Texte fourni:
#####

Le parcours d’une créance ne s’arrête pas à sa cession. Lorsqu’une entreprise transfère un portefeuille de créances à un organisme de financement dans le cadre d’une opération de titrisation, une question essentielle se pose : qui est légalement en droit d’en réclamer le paiement au débiteur ? La réponse, loin d’être simple, a fait l’objet de nombreuses évolutions législatives et de débats jurisprudentiels. Comprendre les règles qui régissent la qualité à agir en recouvrement est donc un enjeu majeur pour la sécurité juridique de toutes les parties impliquées, du cédant aux investisseurs, en passant par le débiteur lui-même.

Principes généraux du recouvrement des créances titrisées

La règle de base, posée par l’article L. 214-172 du Code monétaire et financier, est celle de la continuité. En principe, le recouvrement des créances titrisées continue d’être assuré par le cédant, c’est-à-dire l’entité qui a originellement vendu les créances. Cette solution présente des avantages pratiques évidents. Le cédant, souvent une banque ou une grande entreprise, conserve sa relation commerciale avec le débiteur, ce qui peut faciliter les échanges et préserver la relation client. De plus, il possède une connaissance approfondie du portefeuille de créances et des procédures de recouvrement internes déjà en place.

Ce maintien du recouvrement par le cédant est encadré par une convention de gestion ou de recouvrement passée avec la société de gestion de l’organisme de titrisation. Ce contrat définit les missions, les pouvoirs et la rémunération de l’agent de recouvrement. Cependant, ce principe n’est pas absolu et le législateur a prévu des alternatives pour confier cette mission à d’autres acteurs.

Les évolutions législatives concernant la qualité à agir en recouvrement

Le cadre juridique du recouvrement des créances titrisées a connu une libéralisation progressive. Initialement, la loi de 1988 qui a introduit la titrisation en France était très restrictive. Le recouvrement ne pouvait être confié à un tiers que sous des conditions très strictes, nécessitant l’accord écrit du débiteur.

#####

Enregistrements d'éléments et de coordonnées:
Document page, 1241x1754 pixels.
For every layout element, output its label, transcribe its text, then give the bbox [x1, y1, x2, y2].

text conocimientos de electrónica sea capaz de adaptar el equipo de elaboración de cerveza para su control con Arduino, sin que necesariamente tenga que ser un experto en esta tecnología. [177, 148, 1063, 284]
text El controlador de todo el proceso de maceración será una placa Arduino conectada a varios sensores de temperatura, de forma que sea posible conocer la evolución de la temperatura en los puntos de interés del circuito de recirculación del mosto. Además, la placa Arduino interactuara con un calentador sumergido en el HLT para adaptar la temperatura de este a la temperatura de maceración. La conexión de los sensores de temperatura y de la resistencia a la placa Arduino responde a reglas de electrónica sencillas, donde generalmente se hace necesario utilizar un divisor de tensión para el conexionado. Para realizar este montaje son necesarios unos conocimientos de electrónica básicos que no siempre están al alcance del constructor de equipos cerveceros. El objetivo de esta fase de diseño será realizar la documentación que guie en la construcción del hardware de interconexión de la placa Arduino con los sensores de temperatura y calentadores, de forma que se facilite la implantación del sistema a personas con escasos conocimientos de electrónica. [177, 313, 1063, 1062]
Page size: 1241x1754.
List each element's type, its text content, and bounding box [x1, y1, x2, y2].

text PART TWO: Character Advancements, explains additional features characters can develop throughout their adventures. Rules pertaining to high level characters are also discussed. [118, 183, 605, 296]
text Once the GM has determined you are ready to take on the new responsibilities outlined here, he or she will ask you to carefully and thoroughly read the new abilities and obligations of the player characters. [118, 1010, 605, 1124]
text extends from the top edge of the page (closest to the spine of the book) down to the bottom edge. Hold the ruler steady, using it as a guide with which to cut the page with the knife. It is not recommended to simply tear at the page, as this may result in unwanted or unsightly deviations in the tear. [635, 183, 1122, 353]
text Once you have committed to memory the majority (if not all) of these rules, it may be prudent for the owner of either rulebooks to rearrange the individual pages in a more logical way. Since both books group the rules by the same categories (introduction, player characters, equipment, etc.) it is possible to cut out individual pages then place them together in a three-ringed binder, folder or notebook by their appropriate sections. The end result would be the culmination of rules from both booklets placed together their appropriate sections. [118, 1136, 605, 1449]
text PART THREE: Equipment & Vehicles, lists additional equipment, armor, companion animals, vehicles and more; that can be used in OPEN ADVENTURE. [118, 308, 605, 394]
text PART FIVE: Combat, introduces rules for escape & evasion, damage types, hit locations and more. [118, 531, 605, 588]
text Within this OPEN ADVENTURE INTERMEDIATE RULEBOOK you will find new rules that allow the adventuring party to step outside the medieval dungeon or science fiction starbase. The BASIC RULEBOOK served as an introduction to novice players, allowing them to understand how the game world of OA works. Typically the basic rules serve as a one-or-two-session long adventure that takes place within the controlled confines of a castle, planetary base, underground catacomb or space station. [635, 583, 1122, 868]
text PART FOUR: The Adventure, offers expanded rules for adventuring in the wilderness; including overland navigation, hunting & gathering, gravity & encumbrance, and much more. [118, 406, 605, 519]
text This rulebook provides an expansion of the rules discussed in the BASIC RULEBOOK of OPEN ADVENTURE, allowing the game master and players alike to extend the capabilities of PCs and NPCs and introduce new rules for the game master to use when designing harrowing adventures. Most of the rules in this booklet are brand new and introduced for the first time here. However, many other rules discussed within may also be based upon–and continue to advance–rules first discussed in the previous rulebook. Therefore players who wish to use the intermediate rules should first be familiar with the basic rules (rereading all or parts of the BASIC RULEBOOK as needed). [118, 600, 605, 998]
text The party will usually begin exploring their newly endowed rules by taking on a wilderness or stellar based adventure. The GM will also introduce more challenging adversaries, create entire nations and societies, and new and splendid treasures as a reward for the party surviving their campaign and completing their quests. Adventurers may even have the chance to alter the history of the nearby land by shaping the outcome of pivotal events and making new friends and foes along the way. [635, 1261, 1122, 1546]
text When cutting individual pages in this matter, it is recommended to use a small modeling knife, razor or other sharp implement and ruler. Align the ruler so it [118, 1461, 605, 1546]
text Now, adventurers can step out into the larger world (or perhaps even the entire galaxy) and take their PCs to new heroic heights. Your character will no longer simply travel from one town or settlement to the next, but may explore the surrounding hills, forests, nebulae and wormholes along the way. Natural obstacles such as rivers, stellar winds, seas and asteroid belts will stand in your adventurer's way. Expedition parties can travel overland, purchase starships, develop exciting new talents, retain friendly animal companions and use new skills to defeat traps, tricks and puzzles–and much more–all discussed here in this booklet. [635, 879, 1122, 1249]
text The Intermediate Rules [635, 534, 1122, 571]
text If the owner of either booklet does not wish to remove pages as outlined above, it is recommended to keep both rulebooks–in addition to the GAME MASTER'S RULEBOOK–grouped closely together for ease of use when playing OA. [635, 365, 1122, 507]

#####

Consignes:
a - Dans le texte sur la titrisation des créances, relevez, s'il vous plaît, tout ce que définit la convention de gestion ou de recouvrement.
b - Modifiez le texte sur la titrisation des créances depuis « La règle de » jusqu'à « déjà en place. » en remplaçant « cédant » par « créancier d'origine ».

Résultats:
a - Les missions, les pouvoirs et la rémunération de l'agent de recouvrement.

b -
La règle de base, posée par l’article L. 214-172 du Code monétaire et financier, est celle de la continuité. En principe, le recouvrement des créances titrisées continue d’être assuré par le créancier d'origine, c’est-à-dire l’entité qui a originellement vendu les créances. Cette solution présente des avantages pratiques évidents. Le créancier d'origine, souvent une banque ou une grande entreprise, conserve sa relation commerciale avec le débiteur, ce qui peut faciliter les échanges et préserver la relation client. De plus, il possède une connaissance approfondie du portefeuille de créances et des procédures de recouvrement internes déjà en place.